Foto: Ruang tunggu anak karyawan Alibaba (Solopos-Rini Yustiningsih)

Sudut lain yang menarik yakni tantangan handstand, gerakan di mana posisi kepala berada di bawah dan kaki di atas.  Dengan posisi handstand, ujar Dian, orang bisa melihat lingkungan dari sudut pandang yang berbeda.

Cara pandang yang berbeda pula kerap menghasilkan ide bisnis maupun inovasi yang luar biasa. Karyawan Alibaba kerap memanfaatkan sudut tantangan ini entah sekadar refreshing maupun menantang diri sendiri. Termasuk saat mencari ide.  

Dalam bekerja, karyawan ditantang untuk menciptakan inovasi sekecil apa pun. Perusahaan menerapkan aturan tiga jam dalam satu tahun. Artinya setiap karyawan melakukan aksi kebaikan sekecil apa pun selama tiga jam satu tahun sekali. Tujuannya, aksi kebaikan yang dilakukan 100.000 karyawan Alibaba bisa untuk mewujudkan dunia yang lebih baik.

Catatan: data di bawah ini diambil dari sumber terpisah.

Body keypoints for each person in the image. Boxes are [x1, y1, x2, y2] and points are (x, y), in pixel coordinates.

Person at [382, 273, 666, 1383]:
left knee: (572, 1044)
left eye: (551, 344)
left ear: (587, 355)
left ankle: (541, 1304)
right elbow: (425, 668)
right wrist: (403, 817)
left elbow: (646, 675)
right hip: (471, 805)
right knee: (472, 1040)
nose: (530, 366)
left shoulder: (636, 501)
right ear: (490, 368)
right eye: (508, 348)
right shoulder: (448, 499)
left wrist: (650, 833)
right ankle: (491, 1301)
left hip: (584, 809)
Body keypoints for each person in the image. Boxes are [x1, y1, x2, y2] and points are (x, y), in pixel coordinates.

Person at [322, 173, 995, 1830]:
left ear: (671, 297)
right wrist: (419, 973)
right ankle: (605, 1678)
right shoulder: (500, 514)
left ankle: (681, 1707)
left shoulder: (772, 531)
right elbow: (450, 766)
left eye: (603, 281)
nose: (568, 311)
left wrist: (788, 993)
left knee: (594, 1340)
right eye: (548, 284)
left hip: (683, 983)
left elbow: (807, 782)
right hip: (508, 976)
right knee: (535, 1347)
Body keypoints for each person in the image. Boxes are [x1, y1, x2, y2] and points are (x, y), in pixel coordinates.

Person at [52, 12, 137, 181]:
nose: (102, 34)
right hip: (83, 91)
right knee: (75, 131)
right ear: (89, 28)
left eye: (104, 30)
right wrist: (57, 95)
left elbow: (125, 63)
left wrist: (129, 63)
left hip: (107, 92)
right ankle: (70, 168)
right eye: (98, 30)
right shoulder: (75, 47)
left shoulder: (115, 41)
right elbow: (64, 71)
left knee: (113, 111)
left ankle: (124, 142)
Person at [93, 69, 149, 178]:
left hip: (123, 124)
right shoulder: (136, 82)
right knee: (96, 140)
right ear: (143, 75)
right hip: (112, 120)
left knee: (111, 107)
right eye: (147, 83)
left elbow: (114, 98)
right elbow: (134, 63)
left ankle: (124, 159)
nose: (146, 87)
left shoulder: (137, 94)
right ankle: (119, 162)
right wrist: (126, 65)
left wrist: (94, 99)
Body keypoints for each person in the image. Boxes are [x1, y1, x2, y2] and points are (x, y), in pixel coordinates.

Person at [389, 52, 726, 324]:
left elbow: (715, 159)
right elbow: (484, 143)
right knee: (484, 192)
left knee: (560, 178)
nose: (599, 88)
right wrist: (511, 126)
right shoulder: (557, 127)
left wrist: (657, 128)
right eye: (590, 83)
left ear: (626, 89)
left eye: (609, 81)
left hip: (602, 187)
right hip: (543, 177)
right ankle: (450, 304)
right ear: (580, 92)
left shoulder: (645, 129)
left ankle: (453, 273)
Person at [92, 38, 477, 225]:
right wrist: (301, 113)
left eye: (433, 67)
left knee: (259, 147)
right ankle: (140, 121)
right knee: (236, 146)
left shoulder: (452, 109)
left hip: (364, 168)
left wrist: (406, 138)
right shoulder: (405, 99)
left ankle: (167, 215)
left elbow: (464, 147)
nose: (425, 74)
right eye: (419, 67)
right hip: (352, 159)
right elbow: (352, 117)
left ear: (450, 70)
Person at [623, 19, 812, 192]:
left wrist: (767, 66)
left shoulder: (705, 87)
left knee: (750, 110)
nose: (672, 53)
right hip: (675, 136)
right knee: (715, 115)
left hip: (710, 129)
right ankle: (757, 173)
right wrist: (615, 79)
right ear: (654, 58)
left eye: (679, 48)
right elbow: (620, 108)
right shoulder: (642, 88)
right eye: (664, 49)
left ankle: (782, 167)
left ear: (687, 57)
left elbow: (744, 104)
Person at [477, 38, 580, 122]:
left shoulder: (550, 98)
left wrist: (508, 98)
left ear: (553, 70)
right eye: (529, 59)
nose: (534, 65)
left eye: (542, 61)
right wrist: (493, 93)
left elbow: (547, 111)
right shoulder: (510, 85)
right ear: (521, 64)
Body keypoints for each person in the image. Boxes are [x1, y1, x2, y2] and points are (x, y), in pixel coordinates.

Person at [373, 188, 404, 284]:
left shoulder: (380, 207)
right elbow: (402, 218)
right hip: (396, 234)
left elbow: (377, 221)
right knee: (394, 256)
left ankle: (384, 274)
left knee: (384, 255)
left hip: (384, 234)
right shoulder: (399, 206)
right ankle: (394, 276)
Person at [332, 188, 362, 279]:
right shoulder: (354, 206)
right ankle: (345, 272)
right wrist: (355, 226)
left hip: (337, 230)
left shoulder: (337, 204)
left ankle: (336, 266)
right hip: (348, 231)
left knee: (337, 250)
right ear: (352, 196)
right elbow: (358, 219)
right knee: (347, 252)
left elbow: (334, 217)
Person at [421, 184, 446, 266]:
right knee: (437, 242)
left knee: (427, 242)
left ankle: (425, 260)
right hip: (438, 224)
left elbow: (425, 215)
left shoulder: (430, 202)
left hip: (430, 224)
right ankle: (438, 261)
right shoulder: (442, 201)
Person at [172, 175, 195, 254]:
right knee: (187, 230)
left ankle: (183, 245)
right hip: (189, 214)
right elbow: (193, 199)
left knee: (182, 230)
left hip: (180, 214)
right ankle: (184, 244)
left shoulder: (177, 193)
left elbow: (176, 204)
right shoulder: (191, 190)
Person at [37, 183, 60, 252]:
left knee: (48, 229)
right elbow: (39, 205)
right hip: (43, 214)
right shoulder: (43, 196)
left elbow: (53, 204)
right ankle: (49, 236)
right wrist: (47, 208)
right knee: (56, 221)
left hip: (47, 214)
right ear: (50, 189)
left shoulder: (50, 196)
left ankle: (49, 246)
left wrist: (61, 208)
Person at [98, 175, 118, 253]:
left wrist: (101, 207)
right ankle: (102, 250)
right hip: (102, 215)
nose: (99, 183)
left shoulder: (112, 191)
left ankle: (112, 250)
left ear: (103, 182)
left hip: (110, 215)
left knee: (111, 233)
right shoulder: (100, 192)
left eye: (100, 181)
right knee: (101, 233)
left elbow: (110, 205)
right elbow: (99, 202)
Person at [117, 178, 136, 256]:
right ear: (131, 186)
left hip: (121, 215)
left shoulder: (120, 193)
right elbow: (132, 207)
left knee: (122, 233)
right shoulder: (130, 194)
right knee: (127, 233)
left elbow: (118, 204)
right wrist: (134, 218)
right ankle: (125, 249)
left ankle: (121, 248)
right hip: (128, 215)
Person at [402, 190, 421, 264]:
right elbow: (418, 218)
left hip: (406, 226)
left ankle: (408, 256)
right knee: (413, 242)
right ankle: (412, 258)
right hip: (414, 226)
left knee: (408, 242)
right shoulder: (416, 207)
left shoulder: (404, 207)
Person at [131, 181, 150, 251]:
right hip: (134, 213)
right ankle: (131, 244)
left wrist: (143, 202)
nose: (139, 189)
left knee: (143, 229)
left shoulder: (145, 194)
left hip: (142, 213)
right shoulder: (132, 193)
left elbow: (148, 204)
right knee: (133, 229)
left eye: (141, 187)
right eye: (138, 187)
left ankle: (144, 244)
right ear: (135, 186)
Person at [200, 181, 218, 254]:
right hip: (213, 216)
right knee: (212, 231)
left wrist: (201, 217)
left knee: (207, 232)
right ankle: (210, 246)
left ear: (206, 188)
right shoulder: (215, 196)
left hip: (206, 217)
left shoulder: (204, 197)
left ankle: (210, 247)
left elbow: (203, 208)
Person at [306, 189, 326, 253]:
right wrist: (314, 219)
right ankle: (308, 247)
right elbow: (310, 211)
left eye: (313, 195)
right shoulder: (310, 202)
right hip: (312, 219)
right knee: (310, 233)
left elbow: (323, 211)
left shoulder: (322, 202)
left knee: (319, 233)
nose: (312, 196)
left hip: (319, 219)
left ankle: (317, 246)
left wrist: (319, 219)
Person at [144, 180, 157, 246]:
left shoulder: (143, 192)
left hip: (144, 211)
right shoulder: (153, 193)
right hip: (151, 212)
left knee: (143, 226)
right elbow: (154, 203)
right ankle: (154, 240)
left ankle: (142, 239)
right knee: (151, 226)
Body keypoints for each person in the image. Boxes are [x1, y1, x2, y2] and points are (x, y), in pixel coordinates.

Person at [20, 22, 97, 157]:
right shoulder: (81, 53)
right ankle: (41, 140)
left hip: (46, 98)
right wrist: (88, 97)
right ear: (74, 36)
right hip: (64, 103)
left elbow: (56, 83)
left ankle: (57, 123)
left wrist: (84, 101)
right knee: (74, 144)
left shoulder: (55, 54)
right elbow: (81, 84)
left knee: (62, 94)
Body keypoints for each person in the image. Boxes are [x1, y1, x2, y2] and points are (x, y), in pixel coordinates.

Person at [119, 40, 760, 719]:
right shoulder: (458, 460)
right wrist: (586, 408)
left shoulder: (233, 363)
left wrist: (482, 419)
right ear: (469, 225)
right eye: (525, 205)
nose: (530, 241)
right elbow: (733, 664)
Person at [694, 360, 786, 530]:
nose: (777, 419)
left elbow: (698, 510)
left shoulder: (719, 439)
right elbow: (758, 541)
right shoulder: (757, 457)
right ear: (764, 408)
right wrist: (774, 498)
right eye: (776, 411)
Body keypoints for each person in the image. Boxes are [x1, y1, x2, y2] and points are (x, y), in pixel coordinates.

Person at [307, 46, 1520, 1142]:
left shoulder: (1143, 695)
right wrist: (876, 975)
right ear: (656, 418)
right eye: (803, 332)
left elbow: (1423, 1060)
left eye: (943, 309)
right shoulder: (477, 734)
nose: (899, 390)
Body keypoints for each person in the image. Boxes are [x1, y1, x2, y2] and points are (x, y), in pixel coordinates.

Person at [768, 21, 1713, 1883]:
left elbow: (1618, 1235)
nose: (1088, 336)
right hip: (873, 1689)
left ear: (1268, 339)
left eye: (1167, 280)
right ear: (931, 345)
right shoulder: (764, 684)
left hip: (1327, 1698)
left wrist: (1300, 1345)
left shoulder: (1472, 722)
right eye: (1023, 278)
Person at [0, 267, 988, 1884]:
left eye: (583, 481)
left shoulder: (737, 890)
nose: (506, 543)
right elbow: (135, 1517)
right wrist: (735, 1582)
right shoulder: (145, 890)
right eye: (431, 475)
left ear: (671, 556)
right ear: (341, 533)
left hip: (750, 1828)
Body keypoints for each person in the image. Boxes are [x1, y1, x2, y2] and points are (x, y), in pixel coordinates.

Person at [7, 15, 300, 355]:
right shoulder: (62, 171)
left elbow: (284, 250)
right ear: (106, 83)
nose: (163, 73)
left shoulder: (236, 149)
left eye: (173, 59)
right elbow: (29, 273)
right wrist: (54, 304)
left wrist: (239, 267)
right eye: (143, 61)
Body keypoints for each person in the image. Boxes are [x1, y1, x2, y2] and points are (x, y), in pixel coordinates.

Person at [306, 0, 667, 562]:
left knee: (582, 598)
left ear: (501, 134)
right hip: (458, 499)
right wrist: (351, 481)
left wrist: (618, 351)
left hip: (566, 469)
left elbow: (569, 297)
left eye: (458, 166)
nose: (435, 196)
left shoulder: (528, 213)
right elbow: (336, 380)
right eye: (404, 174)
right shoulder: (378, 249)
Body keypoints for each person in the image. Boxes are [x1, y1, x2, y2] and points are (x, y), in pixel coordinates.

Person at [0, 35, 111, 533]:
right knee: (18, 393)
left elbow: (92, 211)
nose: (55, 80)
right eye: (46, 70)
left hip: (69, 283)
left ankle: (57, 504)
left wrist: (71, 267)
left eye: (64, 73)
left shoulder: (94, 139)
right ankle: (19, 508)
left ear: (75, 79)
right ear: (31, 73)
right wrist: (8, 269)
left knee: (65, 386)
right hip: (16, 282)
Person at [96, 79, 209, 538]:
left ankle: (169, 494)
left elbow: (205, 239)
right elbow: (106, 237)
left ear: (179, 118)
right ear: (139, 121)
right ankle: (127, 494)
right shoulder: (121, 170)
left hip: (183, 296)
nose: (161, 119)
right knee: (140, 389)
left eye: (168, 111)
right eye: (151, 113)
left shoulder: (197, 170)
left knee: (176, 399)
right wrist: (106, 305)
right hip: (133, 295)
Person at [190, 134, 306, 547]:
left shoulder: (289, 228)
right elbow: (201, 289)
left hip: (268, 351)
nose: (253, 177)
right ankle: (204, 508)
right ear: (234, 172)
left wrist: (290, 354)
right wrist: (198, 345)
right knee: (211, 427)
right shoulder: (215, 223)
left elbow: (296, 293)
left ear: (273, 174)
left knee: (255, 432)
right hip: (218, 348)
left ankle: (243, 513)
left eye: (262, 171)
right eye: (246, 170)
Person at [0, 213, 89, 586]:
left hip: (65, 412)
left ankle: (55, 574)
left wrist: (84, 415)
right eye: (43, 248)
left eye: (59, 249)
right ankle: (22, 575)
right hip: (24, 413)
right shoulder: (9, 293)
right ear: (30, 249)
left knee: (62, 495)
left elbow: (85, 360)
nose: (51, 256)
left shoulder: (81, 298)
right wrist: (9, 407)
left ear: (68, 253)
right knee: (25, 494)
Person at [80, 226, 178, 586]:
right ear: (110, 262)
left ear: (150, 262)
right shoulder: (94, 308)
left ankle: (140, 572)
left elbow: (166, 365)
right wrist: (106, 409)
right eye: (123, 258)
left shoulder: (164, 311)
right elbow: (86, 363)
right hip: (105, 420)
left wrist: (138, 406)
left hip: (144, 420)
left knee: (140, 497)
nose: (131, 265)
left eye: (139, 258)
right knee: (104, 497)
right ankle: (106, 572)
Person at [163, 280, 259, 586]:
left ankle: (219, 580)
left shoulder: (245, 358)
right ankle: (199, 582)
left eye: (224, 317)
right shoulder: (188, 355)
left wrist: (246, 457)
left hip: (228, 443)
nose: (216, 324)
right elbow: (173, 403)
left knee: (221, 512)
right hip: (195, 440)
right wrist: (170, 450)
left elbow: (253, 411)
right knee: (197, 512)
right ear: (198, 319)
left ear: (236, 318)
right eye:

Aksi kebaikan ini dari mulai paling kecil, semisal aksi mengumpulkan sampah, mendonasikan buku dan lain-lain.

Work Happily, Live Seriously merupakan salah satu tagline yang dipegang teguh oleh karyawan Alibaba. Bekerja dengan senang hati atau gembira maka akan menghasilkan produk-produk yang luar biasa. Tak heran jika kenyamanan kerja menjadi salah satu perhatian perusahaan.

Jack Ma kerap mengatakan pilar terbesar dan paling penting Alibaba adalah karyawan dan keluarga mereka. Menurut Jack Ma, pelanggan merupakan prioritas pertama, karyawan sebagai prioritas kedua, dan pemegang saham sebagai prioritas ketiga.